Quantum top inside a Bose-Einstein-condensate Josephson junction

We consider an atomic quantum dot confined between two weakly coupled Bose-Einstein condensates, where the dot serves as an additional tunneling channel. It is shown that the thus-embedded atomic quantum dot is a pseudospin subject to an external torque, and therefore equivalent to a quantum top. We demonstrate by numerical analysis of the time-dependent coupled evolution equations that this microscopic quantum top is very sensitive to any deviation from linear oscillatory behavior of the condensates. For sufficiently strong dot-condensate coupling, the atomic quantum dot can induce or modify the tunneling between the macroscopic condensates in the two wells.

Figure 1

(Color online) An atomic quantum dot between two weakly coupled condensates, trapped in a double-well potential $V_{\mathrm{BEC}}$. The dot is a simple two-level $\text{system}\equiv \text{single}$ atom present-not present, is created by the tight potential $V_{\mathrm{AQD}}$ located at the position of the top of the barrier. Atoms can be exchanged between wells either by direct tunneling (dashed arrows) or via the dot coupled to the condensates by a transfer matrix $T$.

Figure 2

Results for weak coupling $T_{\mathrm{rel}}=0.01$ ($N_0=1500$ throughout Figs. 2, 3, 4, as used in experiment [13]) and $\Lambda =10$. $n\left(0\right)=0$ [(a)-solid line], $n\left(0\right)=0.5$ [(a)-dashed line]. (b) The dot occupation for $n\left(0\right)=0$; (c) the precessional behavior of $\mathbf{\omega }$ (in units of $2\kappa$); and (d) the corresponding pseudospin nutation for $n\left(0\right)=0$.

Figure 3

Condensate in the self-trapped MST state, $n\left(0\right)=0.8$, $\Lambda =10$, $T_{\mathrm{rel}}=0.01$. Relative population oscillations are shown in (a) and the dot occupancy in (b).

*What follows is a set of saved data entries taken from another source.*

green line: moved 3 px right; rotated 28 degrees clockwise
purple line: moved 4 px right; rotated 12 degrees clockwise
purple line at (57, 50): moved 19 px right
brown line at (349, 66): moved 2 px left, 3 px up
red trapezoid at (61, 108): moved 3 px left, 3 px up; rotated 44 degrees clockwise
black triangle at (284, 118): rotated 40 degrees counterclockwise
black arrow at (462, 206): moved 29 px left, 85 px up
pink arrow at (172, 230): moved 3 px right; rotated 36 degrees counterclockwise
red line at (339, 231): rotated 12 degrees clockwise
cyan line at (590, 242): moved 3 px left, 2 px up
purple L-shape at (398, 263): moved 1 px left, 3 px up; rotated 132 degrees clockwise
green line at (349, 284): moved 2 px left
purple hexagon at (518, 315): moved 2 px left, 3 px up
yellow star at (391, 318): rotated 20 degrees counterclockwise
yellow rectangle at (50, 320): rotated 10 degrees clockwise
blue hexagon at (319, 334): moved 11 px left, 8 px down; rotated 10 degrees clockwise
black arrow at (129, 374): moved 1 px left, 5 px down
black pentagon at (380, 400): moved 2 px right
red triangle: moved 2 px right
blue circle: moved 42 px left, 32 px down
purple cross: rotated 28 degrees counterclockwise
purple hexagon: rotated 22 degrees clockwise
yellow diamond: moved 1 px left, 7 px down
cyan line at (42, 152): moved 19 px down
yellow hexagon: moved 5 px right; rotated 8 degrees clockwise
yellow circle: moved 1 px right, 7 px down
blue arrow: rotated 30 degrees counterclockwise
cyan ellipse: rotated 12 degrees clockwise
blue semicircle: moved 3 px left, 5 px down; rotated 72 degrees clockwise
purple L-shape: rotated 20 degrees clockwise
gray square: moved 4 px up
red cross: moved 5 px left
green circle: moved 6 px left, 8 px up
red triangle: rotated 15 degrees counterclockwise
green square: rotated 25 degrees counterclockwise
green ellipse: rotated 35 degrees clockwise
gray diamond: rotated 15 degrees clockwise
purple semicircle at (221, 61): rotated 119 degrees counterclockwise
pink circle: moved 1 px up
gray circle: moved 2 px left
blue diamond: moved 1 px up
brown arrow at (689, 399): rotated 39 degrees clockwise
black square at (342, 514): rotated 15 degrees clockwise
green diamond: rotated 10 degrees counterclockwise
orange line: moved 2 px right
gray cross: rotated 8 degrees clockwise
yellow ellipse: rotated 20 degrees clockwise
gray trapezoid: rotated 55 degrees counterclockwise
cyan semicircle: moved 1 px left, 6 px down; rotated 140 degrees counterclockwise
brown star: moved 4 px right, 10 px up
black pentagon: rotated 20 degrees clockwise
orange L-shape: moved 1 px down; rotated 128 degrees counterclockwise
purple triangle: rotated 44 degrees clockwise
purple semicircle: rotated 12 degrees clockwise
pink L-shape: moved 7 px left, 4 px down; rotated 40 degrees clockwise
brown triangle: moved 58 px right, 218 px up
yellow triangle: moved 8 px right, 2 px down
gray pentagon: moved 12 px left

In (c), we display the projection of the frequency $\mathbf{\omega }$ [Eq. (10)] on the $x\text{−}y$ plane in units of $2\kappa$, and in (d) the pseudospin.

Figure 4

(Color online) Results for a $\pi$-junction. In (a), self-trapped MST state with $n\left(0\right)=0.6$, $\Lambda =1.25$; decoupled dot, $T_{\mathrm{rel}}=0$ (dashed line); $T_{\mathrm{rel}}=0.1$ (thick line), $T_{\mathrm{rel}}=1$ (thin wavy line); the pseudospin then nutates, (c) $(T_{\mathrm{rel}}=0.1)$. The AQD induces strong modifications, both for small oscillations between wells and in the MST state, (b) and (d); $n\left(0\right)=0.01$ and $T_{\mathrm{rel}}=0$ (dotted curve), $T_{\mathrm{rel}}=1$ (solid curve). Weak interaction coupling, $\Lambda =0.1$ in (b), strongly coupled MST state, $\Lambda =1.1$, in (d).